By Wendell Barnhouse | wendell@big12sports.com
Big12Sports.com Correspondent


Colorado’s 58-56 victory over Kansas State Saturday night in Boulder illustrated how razor thin the difference between victory and defeat. For this Big 12 Conference game, the difference was one-tenth of a second.

Kansas State’s Rodney McGruder made a turnaround, desperation 3-pointer at the buzzer that appeared to give the Wildcats a miracle victory and hand the Buffaloes a crushing defeat.

But as the accompanying pictures show, the clock went 0:00 just before the shot left McGruder’s right hand. After checking the instant replay monitor, the officiating crew correctly disallowed the shot.

“I believed I got it off in time,” McGruder said. “I thought it was good. It’s tough. It hurts more than anything. Our team, we celebrated. We felt like it went in before the buzzer went off and come to find out it didn’t. That loss hurts.”

What transpired before the dramatics at the buzzer illustrate how precious time can be.
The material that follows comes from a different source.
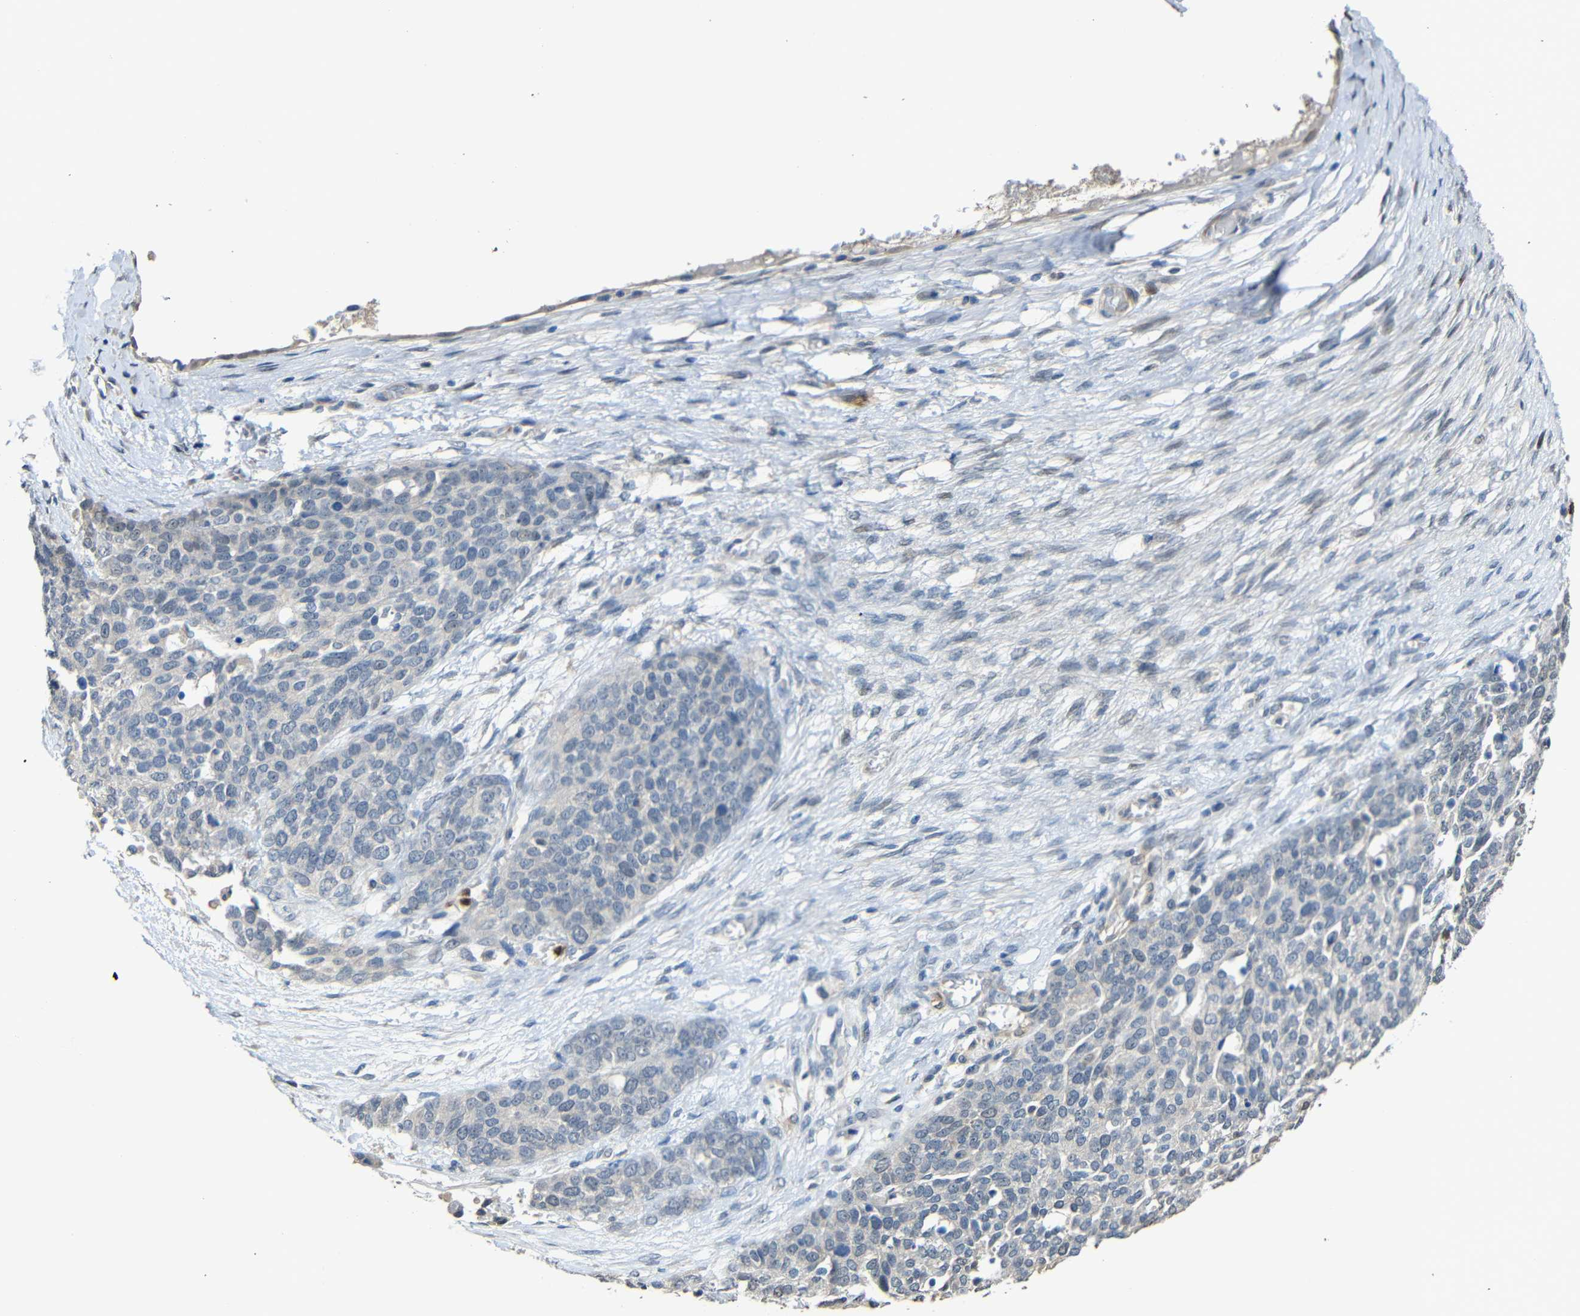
{"staining": {"intensity": "negative", "quantity": "none", "location": "none"}, "tissue": "ovarian cancer", "cell_type": "Tumor cells", "image_type": "cancer", "snomed": [{"axis": "morphology", "description": "Cystadenocarcinoma, serous, NOS"}, {"axis": "topography", "description": "Ovary"}], "caption": "Tumor cells show no significant positivity in ovarian serous cystadenocarcinoma.", "gene": "STBD1", "patient": {"sex": "female", "age": 44}}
With a three-point lead in the last 10 seconds, Colorado elected to foul before allowing Kansas State to attempt a 3-pointer. Wednesday night, Texas A&M’s B.J. Holmes made a three that sent the game into overtime – a game the Buffs lost.

The Wildcats’ Jacob Pullen was fouled with 3.9 seconds remaining. He made the first free throw and intentionally missed the second. The rebound was tipped once, then a second time by Colorado’s Cory Higgins. The ball went out of bounds into the Kansas State bench with 1.1 seconds remaining.

What if Colorado had fouled Pullen with four seconds instead of 3.9? What if the rebound had been tipped out of bounds with 1.2 seconds to play?

McGruder took a cross-court inbounds pass and had to spin to his left and elevate. Colorado’s Alec Burks was in McGruder’s grill but he still made the shot. It just came a flick of the wrist too late.

"It was crazy for anybody to make that,” Burks said. “It was like a 'horse shot' or something. I saw the red light go off; I know he didn't get it off in time. I don't know how he made it. I don't know how he even saw the basket. I'm 6-6. I'm taller than him. He turned around with one second left and made it. It’s crazy.”

Crazy, indeed. Two time zones away, the Pittsburgh-Villanova game ended about the same time with a Villanova game-tying 3-pointer being waved off. That officiating decision was easy, no replay required, no wondering about a tenth of a second.